GPs should learn from high-street coffee shops by ‘publicly and permanently’ showing that feedback is welcomed on ‘any and every aspect’ of their patients’ experience, the director of policy at the NHS Confederation has said.
Dr Johnny Marshall, a GP in Buckinghamshire, wrote on the BBC website that GP practices could learn from Starbucks and others about customer care and the value of customer satisfaction.
He said: ‘In my opinion, GPs offer patients the chance to make far more important decisions about their lives than whether to buy a biscuit to accompany their coffee.

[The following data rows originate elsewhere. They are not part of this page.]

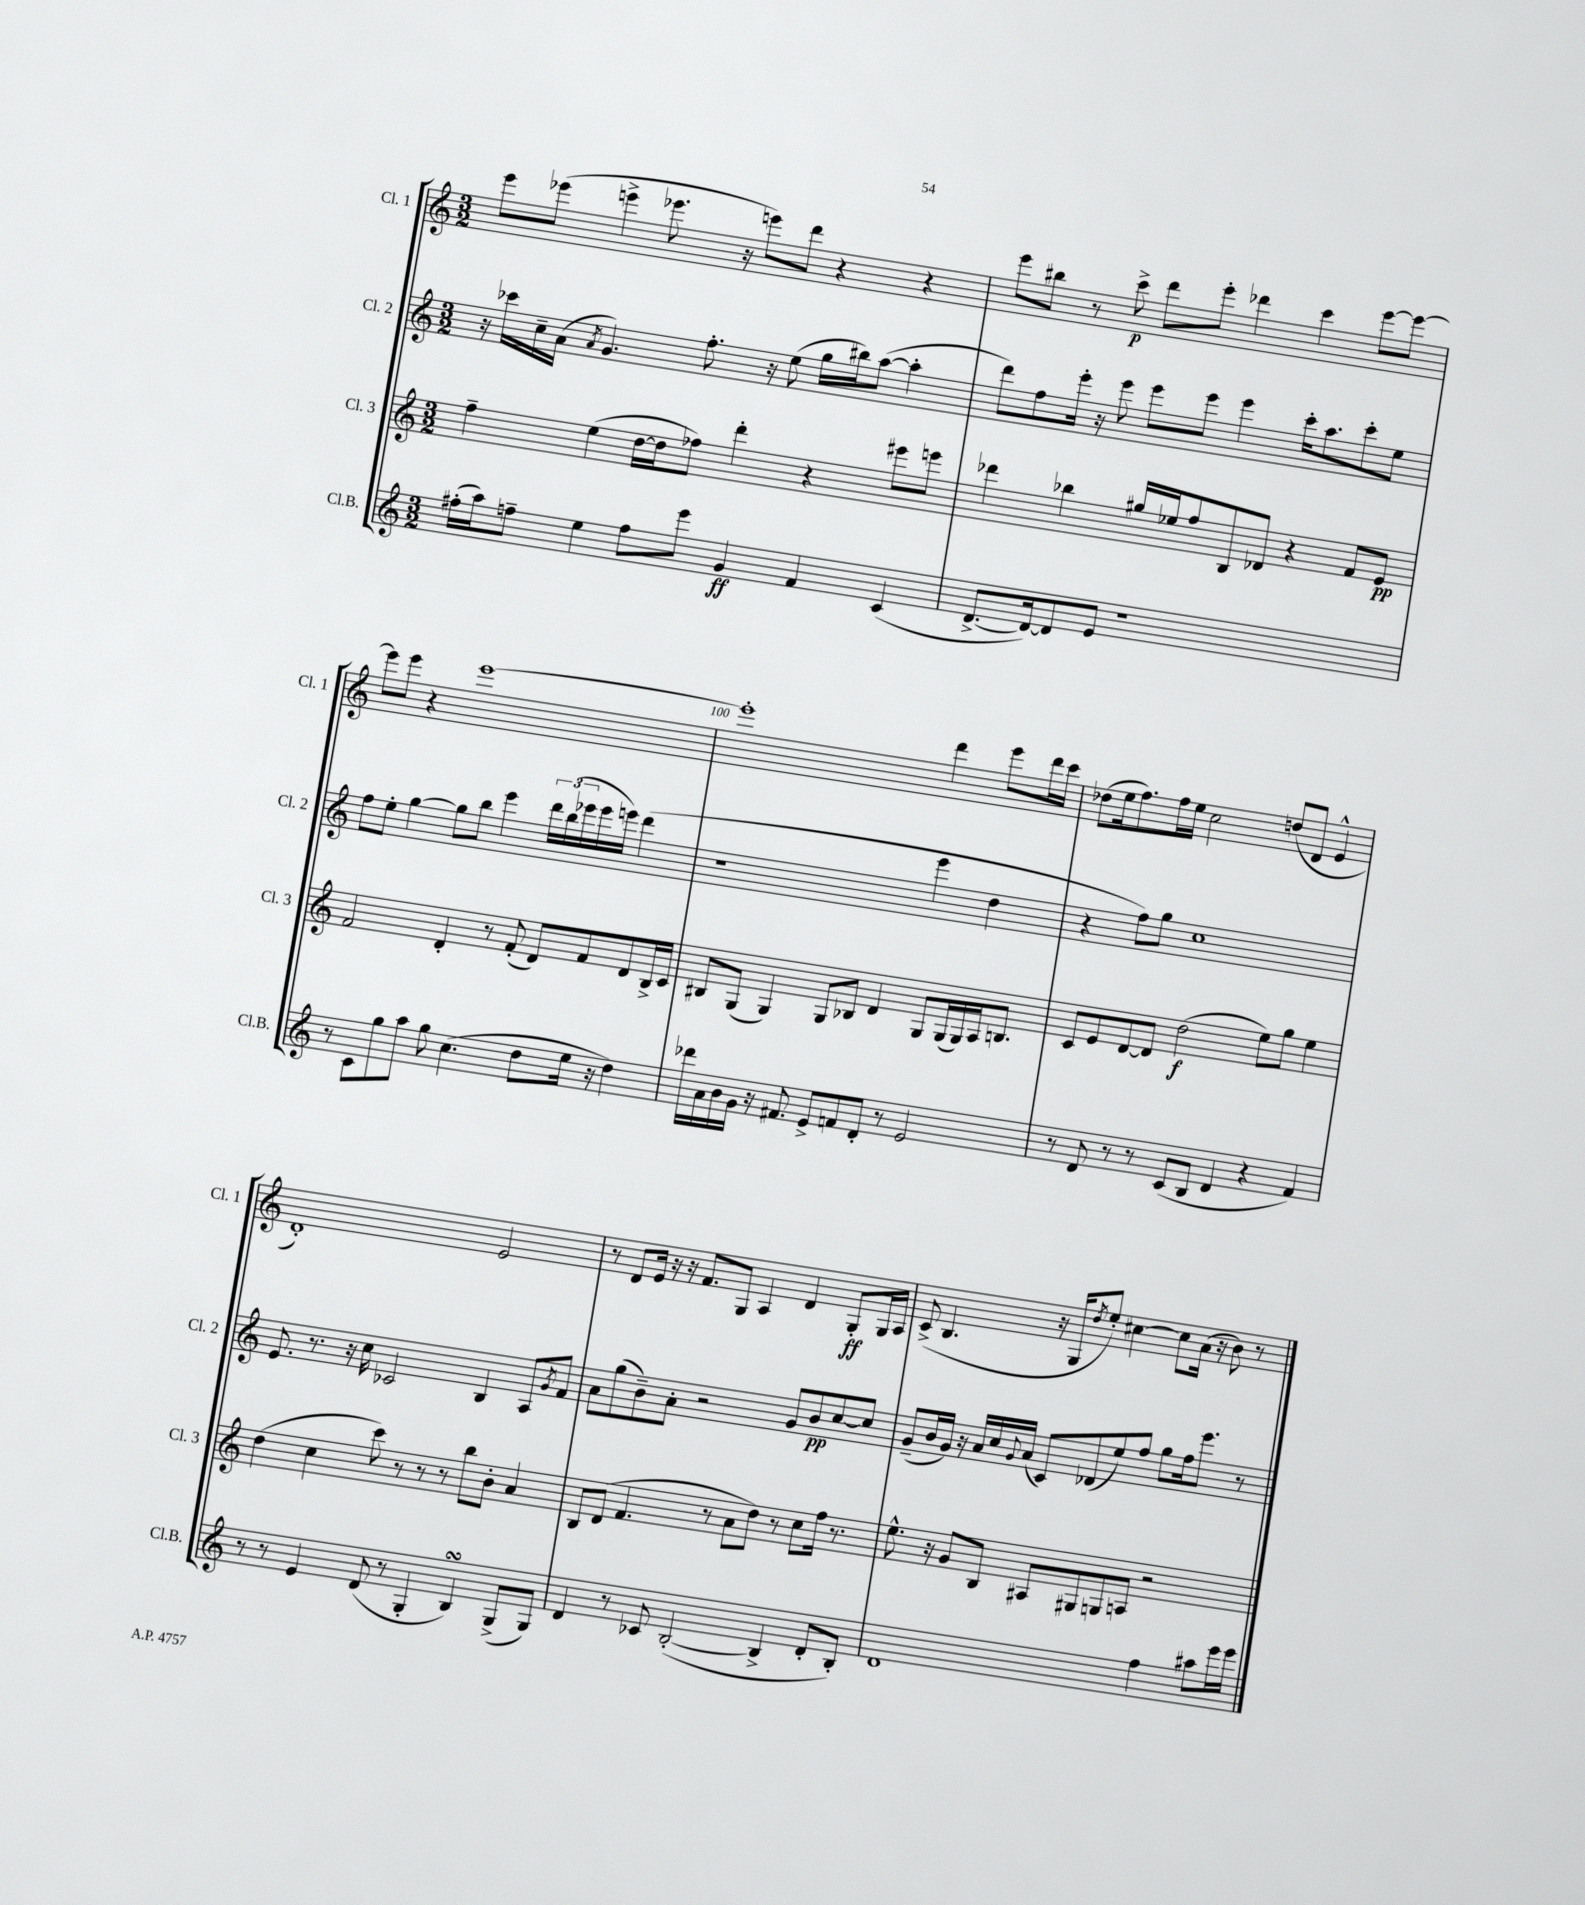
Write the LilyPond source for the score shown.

<<
\new StaffGroup <<
\new Staff = "s0" \with { instrumentName = "Cl. 1" shortInstrumentName = "Cl. 1" } {
    \clef treble \key c \major \numericTimeSignature \time 3/2
    e'''8 ees'''8( e'''4-> ees'''8. r16 e'''8) d'''8 r4 r4 |
    e'''8 bis''8 r8 c'''8->\p d'''8 e'''8-. des'''4 c'''4 e'''8~ e'''8~ |
    e'''8 e'''8 r4 e'''1~ |
    e'''1-. d'''4 e'''8 d'''16 c'''16 |
    des''8( e''16 f''8.) f''16 e''16 c''2 d''8( d'8 e'4-^ |
    d'1-.) e'2 |
    r8 d'8 e'16 r16 r16 f'8. g8 a4 d'4 g8-.\ff g16 a16 |
    c'8->( b4. r16 g16 \acciaccatura { d''8 } e''8-.) cis''4~ cis''8 a'16( r16 b'8) r8 \bar "|." |
}
\new Staff = "s1" \with { instrumentName = "Cl. 2" shortInstrumentName = "Cl. 2" } {
    \clef treble \key c \major \numericTimeSignature \time 3/2
    r16 ces'''16 c''16-- a'16( \acciaccatura { a'8 } g'4.) f''8.-. r16 e''8( g''16 bis''16) a''8~( a''4-. |
    d'''8) f''8 e'''16-. r16 e'''8 e'''8 e'''8 e'''4 c'''16-. a''8. c'''8-. e''8 |
    f''8 e''8-. g''4~ g''8 b''8 e'''4 \tuplet 3/2 { d'''16 b''16( ees'''16 } ees'''16 e'''16) d'''4( |
    r1 e'''4 d''4 |
    r4 f''8) g''8 c''1 |
    e'8. r8. r16 c''16 ces'2 b4 a8 \acciaccatura { g'8 } f'8 |
    a'8 g''8( b'8--) a'8-. r2 g'8 b'8\pp c''8~ c''8 |
    g'8--( b'16 g'16) r16 a'16 c''16 \appoggiatura { g'8 } a'16( c'8) des'8( e''8) f''8 g''8 f''16 e'''8. r8 \bar "|." |
}
\new Staff = "s2" \with { instrumentName = "Cl. 3" shortInstrumentName = "Cl. 3" } {
    \clef treble \key c \major \numericTimeSignature \time 3/2
    f''4-- e''4( d''16~ d''16 fes''8) d'''4-. r4 eis'''8 e'''8 |
    des'''4 bes''4 gis''16 ees''16 f''8 b8 des'8 r4 f'8 e'8\pp |
    f'2 d'4-. r8 f'8-.( d'8) f'8 d'8 b16-> c'16 |
    bis8 g8( g4) g8 bes8 d'4 g8 g16( g16) a16 b8. |
    c'8 e'8 d'8~ d'8 d''2\f( e''8) g''8 e''4 |
    d''4( c''4 c'''8) r8 r8 r8 b''8 b'8-. a'4 |
    b8 d'8( f'4. r8 a'8 d''8) r8 c''8 f''16 r8. |
    e''8.-^ r16 g'8 b8 ais8 gis8 g8 a8 r2 \bar "|." |
}
\new Staff = "s3" \with { instrumentName = "Cl.B." shortInstrumentName = "Cl.B." } {
    \clef treble \key c \major \numericTimeSignature \time 3/2
    fis''16-.( a''16) f''8-- e''4 f''8 e'''8 g'4\ff f'4 c'4( |
    d'8.~-> d'16~) d'8 e'8 r1 |
    r8 c'8 g''8 a''8 g''8 c''4.( d''8 e''16 r16 d''4) |
    des'''16 a'16 b'16 g'16 r16 fis'8. e'8-> f'8 d'8-. r8 e'2 |
    r8 d'8 r8 r8 c'8( b8 d'4 r4 f'4) |
    r8 r8 e'4 d'8( r8 g4-. b4\turn) g8->( g8) |
    d'4 r8 ces'8 b2~-.( b4-> d'8-. b8-.) |
    d'1 f''4 ais''8 e'''16 e'''16 \bar "|." |
}
>>
>>
\layout { \context { \Score currentBarNumber = #97 \override BarNumber.break-visibility = ##(#f #t #t) barNumberVisibility = #(every-nth-bar-number-visible 5) } }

‘Patients who raise concerns are a very good thing, they empower themselves, they improve the care they receive, and they drive up standards of clinical care and patient experience across the service,” he wrote.
Dr Marshall said it is the job of GPs to describe to patients what high quality care looks like and to encourage them to question their doctors if the care they receive falls short.
He said that to make a patient’s ‘customer experience’ exceptional, they each need to understand the full range of possibilities, including their advantages and their risks, and then to receive support to help them decide the best option for their circumstances.
‘This requires GPs and other healthcare professionals to better understand what the patient wants, in the same way that salespeople seek to understand what you are looking for from a new outfit, an electronic device or a present for a loved one.
‘Then they can best assist you in making an informed decision about the options available to you to achieve what you really want.’